- **Exercise requirements**
All lines from the one containing "community programs." down to the one containing "February 26, 2026", both ends included, are to be given again exactly; omit the rest of the listing below.

Top of Data for review

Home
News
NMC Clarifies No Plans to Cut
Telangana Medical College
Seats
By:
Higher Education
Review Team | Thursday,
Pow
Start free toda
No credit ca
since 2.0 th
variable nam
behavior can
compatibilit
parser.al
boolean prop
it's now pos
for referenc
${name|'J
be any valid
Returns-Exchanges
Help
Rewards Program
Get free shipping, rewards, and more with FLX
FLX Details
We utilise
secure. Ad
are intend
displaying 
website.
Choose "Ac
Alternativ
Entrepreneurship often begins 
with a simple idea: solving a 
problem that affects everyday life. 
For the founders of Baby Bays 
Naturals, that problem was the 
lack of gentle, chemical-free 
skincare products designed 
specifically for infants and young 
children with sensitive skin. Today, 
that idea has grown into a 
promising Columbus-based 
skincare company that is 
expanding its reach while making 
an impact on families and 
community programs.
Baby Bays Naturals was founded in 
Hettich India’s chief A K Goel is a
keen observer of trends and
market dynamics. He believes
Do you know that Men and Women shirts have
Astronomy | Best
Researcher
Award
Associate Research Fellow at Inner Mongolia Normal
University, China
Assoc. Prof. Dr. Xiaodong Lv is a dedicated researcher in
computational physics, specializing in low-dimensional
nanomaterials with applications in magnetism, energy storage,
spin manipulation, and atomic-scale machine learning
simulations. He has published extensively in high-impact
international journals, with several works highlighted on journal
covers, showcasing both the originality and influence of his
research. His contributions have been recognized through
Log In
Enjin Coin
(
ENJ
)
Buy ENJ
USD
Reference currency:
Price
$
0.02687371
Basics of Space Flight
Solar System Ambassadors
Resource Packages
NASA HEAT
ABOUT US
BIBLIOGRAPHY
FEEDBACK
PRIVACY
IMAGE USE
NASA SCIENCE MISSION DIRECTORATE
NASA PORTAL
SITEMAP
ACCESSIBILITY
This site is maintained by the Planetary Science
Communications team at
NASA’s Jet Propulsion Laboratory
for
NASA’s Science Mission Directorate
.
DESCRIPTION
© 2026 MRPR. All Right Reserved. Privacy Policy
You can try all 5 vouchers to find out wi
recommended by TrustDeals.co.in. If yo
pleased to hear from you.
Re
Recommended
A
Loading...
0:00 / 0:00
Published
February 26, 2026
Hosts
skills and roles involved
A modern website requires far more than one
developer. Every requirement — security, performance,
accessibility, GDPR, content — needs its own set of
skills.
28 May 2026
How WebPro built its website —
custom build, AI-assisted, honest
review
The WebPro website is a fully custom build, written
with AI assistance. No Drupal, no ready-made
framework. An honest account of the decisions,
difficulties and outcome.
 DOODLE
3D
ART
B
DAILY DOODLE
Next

Bottom of Data for review

- **Response**
community programs.
Baby Bays Naturals was founded in 
Hettich India’s chief A K Goel is a
keen observer of trends and
market dynamics. He believes
Do you know that Men and Women shirts have
Astronomy | Best
Researcher
Award
Associate Research Fellow at Inner Mongolia Normal
University, China
Assoc. Prof. Dr. Xiaodong Lv is a dedicated researcher in
computational physics, specializing in low-dimensional
nanomaterials with applications in magnetism, energy storage,
spin manipulation, and atomic-scale machine learning
simulations. He has published extensively in high-impact
international journals, with several works highlighted on journal
covers, showcasing both the originality and influence of his
research. His contributions have been recognized through
Log In
Enjin Coin
(
ENJ
)
Buy ENJ
USD
Reference currency:
Price
$
0.02687371
Basics of Space Flight
Solar System Ambassadors
Resource Packages
NASA HEAT
ABOUT US
BIBLIOGRAPHY
FEEDBACK
PRIVACY
IMAGE USE
NASA SCIENCE MISSION DIRECTORATE
NASA PORTAL
SITEMAP
ACCESSIBILITY
This site is maintained by the Planetary Science
Communications team at
NASA’s Jet Propulsion Laboratory
for
NASA’s Science Mission Directorate
.
DESCRIPTION
© 2026 MRPR. All Right Reserved. Privacy Policy
You can try all 5 vouchers to find out wi
recommended by TrustDeals.co.in. If yo
pleased to hear from you.
Re
Recommended
A
Loading...
0:00 / 0:00
Published
February 26, 2026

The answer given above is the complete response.